Aerospace Science instructors at R-MA are Air Force veterans who have retired from active duty. The Academy’s highly motivated and experienced military instructors have diverse life experiences ranging from aviation to education. Their job is to challenge young people to achieve their potential.
Aerospace Science 100: A Journey into Aviation History
This course focuses on the development of flight throughout the centuries. It starts with ancient civilizations, then progresses through time to modern day. The emphasis is on civilian and military contributions to aviation; the development, modernization, and transformation of the Air Force; and a brief astronomical and space exploration history. It is interspersed with concise overviews of the principles of flight to include basic aeronautics, aircraft motion and control, flight power, and rockets.
AS-210: The Science of Flight
The Science of Flight is a science course designed to acquaint the student with the aerospace environment, the human requirements of flight, principles of aircraft flight, and principles of navigation. The course begins with a discussion of the atmosphere and weather. After developing an understanding of the environment, how that environment affects flight is introduced. Discussions include the forces of lift, drag, thrust, and weight. Students also learn basic navigation including map reading, course plotting, and the effects of wind. The portion on the Human Requirements of Flight is a survey course on human physiology. Discussed here are the human circulatory system, the effects of acceleration and deceleration, and protective equipment.
Aerospace Science - 300: Exploring Space
This course examines various aspects associated with space to include exploring, living, and working in space. This section looks specifically at the benefits of space exploration to include technological and medical breakthroughs and the resulting byproducts from both. It also covers the various organizations involved in creating, managing and training for space missions. Lastly, hazards associated with space travel are covered to include the effects both on spacecraft and the human body. Next, the space shuttle program and lessons learned from the two shuttle disasters are covered along with the various space stations. The course continues with the development of robots and their use in space and closes with a look at the ongoing development of private industry entering space.

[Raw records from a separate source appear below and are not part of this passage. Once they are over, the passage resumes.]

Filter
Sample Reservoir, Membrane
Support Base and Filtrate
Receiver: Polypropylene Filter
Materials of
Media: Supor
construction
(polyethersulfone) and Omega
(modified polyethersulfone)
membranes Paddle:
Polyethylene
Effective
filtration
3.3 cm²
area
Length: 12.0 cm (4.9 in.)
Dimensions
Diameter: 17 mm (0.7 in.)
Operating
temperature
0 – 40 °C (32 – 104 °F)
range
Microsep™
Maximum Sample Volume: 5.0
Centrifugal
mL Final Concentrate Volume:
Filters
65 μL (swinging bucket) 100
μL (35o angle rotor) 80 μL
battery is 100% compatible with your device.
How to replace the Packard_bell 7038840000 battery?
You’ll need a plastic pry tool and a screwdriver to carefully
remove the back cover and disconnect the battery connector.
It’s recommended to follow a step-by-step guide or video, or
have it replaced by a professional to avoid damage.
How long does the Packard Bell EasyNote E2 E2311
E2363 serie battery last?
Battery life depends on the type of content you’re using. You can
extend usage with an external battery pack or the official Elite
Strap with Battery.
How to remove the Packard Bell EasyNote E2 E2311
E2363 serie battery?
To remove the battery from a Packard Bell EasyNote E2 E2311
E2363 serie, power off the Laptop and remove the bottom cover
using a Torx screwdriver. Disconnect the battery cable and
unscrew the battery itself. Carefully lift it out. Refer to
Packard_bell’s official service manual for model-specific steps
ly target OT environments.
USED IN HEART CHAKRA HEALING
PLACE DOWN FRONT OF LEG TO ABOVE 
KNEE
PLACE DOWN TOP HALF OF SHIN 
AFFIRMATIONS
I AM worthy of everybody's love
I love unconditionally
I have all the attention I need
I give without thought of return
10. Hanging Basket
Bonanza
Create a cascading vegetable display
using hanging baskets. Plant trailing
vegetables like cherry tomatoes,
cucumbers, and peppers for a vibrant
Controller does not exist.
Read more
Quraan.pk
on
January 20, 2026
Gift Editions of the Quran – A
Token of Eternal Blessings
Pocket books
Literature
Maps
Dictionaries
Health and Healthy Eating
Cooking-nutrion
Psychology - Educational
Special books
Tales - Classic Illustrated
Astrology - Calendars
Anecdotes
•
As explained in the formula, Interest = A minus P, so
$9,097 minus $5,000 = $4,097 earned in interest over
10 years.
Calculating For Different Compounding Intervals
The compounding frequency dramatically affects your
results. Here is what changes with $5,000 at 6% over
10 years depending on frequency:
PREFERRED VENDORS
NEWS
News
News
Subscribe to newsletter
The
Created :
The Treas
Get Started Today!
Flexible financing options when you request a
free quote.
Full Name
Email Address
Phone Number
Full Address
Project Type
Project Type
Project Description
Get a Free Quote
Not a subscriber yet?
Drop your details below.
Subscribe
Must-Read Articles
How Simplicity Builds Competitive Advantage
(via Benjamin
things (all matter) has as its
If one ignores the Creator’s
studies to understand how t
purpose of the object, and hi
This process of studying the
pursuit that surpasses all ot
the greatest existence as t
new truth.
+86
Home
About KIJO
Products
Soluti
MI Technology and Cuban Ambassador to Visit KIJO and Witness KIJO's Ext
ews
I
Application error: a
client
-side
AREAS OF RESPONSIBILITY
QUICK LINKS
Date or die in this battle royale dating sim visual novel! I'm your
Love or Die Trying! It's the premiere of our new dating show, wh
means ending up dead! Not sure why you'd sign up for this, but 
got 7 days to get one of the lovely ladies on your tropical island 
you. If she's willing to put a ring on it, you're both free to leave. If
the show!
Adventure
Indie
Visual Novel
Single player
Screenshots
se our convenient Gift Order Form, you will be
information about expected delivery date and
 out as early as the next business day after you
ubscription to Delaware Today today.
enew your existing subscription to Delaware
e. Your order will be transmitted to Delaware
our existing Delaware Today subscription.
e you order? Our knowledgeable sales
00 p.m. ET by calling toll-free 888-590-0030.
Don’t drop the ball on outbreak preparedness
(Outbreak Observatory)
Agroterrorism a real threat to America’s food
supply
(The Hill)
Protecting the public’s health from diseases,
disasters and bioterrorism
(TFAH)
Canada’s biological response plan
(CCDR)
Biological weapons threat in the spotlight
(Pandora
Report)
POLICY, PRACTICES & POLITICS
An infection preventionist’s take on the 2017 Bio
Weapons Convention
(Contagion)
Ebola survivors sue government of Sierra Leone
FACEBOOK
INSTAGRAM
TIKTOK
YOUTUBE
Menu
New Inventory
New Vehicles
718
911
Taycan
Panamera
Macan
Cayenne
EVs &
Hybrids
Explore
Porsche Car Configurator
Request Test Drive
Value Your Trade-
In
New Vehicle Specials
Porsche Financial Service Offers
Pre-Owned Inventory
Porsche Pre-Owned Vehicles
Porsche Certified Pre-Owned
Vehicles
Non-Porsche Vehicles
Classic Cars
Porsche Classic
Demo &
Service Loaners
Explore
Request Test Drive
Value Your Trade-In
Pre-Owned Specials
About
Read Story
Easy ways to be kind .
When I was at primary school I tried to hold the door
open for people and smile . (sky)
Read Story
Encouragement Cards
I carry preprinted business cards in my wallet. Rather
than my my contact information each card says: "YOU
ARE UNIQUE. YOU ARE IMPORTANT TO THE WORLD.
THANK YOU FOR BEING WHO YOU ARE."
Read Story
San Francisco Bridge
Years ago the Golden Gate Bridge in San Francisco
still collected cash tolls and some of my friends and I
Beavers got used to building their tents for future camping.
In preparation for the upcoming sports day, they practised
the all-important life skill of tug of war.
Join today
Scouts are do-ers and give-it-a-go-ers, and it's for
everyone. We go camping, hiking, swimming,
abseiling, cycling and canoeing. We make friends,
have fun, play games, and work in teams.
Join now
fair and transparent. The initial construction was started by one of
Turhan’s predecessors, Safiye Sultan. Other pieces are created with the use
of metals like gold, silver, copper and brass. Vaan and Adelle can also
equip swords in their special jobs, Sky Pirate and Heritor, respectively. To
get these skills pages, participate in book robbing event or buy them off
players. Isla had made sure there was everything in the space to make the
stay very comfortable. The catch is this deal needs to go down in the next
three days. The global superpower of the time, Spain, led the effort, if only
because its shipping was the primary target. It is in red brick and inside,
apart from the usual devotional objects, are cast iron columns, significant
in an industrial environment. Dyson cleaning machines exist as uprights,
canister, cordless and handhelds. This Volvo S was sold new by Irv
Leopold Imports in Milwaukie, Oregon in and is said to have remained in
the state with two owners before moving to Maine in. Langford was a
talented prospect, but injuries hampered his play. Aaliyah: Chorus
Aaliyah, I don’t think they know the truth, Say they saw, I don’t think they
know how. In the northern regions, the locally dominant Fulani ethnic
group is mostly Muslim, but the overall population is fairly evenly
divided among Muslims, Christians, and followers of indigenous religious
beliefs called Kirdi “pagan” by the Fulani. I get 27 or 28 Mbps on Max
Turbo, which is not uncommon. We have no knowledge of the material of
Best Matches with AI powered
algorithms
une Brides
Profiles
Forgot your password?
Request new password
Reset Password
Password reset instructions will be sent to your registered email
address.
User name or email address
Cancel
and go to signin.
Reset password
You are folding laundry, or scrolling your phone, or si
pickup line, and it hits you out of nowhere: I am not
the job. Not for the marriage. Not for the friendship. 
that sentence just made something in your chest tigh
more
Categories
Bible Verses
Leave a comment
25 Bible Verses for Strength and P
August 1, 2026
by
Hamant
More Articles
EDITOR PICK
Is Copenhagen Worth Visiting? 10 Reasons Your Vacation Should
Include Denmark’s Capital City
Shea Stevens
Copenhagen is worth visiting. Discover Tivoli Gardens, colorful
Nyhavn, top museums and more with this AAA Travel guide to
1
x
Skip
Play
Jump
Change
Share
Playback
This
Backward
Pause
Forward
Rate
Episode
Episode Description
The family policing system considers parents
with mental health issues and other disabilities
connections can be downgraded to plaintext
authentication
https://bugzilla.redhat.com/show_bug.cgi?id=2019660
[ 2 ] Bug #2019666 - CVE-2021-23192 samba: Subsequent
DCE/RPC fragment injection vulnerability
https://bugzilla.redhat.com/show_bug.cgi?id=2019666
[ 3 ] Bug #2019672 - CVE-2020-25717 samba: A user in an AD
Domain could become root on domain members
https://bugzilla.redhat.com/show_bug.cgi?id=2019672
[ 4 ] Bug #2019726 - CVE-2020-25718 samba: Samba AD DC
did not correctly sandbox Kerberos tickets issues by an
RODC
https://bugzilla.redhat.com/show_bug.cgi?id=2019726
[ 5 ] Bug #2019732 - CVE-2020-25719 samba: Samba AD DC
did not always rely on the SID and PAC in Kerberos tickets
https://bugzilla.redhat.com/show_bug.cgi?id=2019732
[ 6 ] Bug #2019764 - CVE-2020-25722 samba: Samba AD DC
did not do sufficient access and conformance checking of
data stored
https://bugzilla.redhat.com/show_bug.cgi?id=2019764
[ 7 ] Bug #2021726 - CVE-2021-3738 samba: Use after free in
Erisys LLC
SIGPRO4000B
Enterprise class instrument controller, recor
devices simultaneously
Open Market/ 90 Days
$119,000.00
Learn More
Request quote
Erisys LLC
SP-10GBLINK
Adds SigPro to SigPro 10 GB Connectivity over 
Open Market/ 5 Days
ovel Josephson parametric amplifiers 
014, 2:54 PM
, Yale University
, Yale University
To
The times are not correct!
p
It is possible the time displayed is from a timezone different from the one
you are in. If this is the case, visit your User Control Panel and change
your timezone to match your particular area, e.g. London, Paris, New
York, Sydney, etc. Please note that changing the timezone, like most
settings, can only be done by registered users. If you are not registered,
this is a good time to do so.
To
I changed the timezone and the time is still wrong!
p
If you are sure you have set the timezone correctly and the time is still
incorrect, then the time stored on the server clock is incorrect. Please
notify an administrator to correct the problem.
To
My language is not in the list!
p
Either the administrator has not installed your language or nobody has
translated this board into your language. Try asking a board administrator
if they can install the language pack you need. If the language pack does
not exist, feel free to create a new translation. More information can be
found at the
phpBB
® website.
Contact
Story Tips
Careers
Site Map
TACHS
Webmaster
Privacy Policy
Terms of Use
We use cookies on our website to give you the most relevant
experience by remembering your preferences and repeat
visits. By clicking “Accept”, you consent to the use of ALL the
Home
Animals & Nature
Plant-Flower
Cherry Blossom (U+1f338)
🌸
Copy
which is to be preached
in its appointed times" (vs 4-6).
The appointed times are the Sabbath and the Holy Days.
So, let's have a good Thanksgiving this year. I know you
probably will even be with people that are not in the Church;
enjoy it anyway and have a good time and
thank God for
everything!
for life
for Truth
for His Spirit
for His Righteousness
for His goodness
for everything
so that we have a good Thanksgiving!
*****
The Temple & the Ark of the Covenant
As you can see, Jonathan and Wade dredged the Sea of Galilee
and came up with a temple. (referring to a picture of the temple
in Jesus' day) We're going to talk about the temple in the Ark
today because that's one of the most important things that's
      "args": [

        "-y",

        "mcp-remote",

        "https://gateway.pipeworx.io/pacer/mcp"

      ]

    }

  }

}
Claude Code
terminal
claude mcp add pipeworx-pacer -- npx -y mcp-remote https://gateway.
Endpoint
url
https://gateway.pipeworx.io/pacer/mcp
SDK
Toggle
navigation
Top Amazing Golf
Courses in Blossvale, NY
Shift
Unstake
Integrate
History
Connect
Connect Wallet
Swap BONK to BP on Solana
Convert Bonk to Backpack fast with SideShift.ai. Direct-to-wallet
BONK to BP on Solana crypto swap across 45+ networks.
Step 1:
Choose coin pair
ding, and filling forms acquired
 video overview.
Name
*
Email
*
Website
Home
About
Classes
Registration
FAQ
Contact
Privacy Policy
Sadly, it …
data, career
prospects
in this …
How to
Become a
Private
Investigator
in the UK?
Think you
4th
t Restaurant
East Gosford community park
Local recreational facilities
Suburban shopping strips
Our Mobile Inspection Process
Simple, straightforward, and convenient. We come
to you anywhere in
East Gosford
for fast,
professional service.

Aerospace Science – 410: Survival: Survive & Return
This course is a synthesis of the basic survival information found in Air Force Regulation 64-4 Survival Training. The survival instruction will provide training in skills, knowledge, and attitudes necessary to successfully perform fundamental tasks needed for survival. Survival also presents “good to know” information that would be useful in any situation. The information is just as useful to an individual lost hunting or stranded in a snowstorm.
Aerospace Science – 420: World Geography: Building a Global Perspective
This course is a geography course designed to allow the students to explore and discover the processes that shape the earth, the relationships between people and environments, and the links between people and places. Through the study of geography, students will learn to see their world through many different perspectives. Whether they are looking at global patterns or the finer details of neighborhood patterns they will develop valuable insights about the Earth, its people, and the many different kinds of relationships between them.